-------- Text shown

4. STONITH in Two-Node Systems

It is commonly understood that two node systems are a special case in high-availability systems for two reasons:

Simple quorum mechanisms require an odd number of nodes (although one can use a quorum device to help this out)
The majority of high-availability systems are two-node systems, since this is the minimum size cluster required to provide failover

Two node systems are attractive and desirable, because they minimize cost and complexity, but quorum mechanisms don't work ideally with two-node systems. An interesting question is "What happens if you have a two node system using STONITH but no quorum mechanism?"

The following cases come up when one operates a two-node system equipped with STONITH, but without quorum:

One node is operational, and one is disabled or dead
Both nodes disabled or dead
Both nodes alive, but incommunicado

Each of these cases will be considered in turn:

4.1 One node operational, one disabled or dead

This is the most common case in properly configured clusters. The operational node will STONITH the other node, which will attempt to reboot. If it is able to reboot, then it will often join the cluster and things will continue on in a reasonably normal way. Reboots clear up a multitude of software, firmware and hardware problems. Of course, if the node does not successfully reboot after being reset, then it will not rejoin the cluster.

4.2 Both nodes disabled or dead

This is the least interesting case. The cluster has suffered multiple simultaneous failures from which no automatic recovery is possible without extra hardware support (watchdog timers, etc.).

4.3 Both nodes alive and well, but incommunicado

This is the most interesting case. If the cluster is configured according to the accepted best practice of having multiple independent communications mechanisms [MIL99] (for example, serial and ethernet), then the system has suffered multiple failures. The cluster may or may not be able to recover from this. But, whether or not it can recover from these multiple failures, protection of the integrity of cluster resources is still of paramount importance. There are a few subcases to consider:

Communication failure was caused by failure of something which is cured by a system reset
Communication failure is not caused by something which will be helped by a system reset.

----------------

== Required work ==
A) Translate this sentence from the text on STONITH in two-node systems into Spanish: "Reboots clear up a multitude of software, firmware and hardware problems."
B) In the text on STONITH in two-node systems, reproduce the passage starting with "Communication failure was" and going on through "a system reset.", substituting "hardware reset" for "system reset".
C) According to the text on STONITH in two-node systems, why are two-node systems a special case in high-availability systems? Answer in one to three sentences.

-------- Records

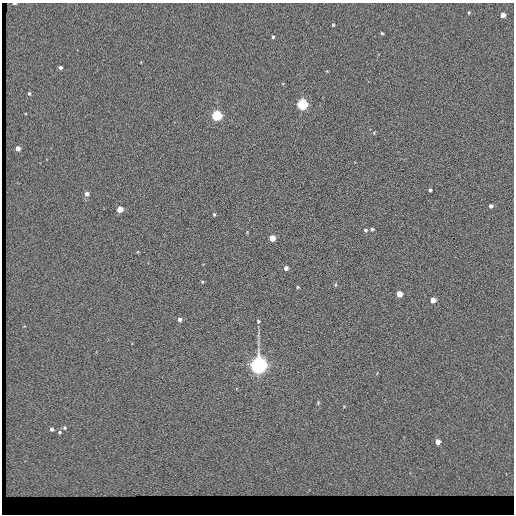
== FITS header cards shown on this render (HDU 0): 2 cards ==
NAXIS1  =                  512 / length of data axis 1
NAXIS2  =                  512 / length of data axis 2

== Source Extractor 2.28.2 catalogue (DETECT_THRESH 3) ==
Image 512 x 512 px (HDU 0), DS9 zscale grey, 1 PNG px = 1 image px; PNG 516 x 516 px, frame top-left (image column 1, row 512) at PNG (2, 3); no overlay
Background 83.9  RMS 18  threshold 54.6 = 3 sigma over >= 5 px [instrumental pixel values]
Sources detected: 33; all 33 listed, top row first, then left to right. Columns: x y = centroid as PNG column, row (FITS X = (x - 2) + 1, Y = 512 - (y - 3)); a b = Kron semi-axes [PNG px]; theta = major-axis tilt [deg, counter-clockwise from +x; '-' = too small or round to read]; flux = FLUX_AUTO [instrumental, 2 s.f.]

----------------

== Solution list ==
A) Los reinicios resuelven una multitud de problemas de software, firmware y hardware.

B)
Communication failure was caused by failure of something which is cured by a hardware reset
Communication failure is not caused by something which will be helped by a hardware reset.

C) Simple quorum mechanisms require an odd number of nodes, though a quorum device can help. Most high-availability systems also have two nodes, because two is the minimum cluster size that can provide failover.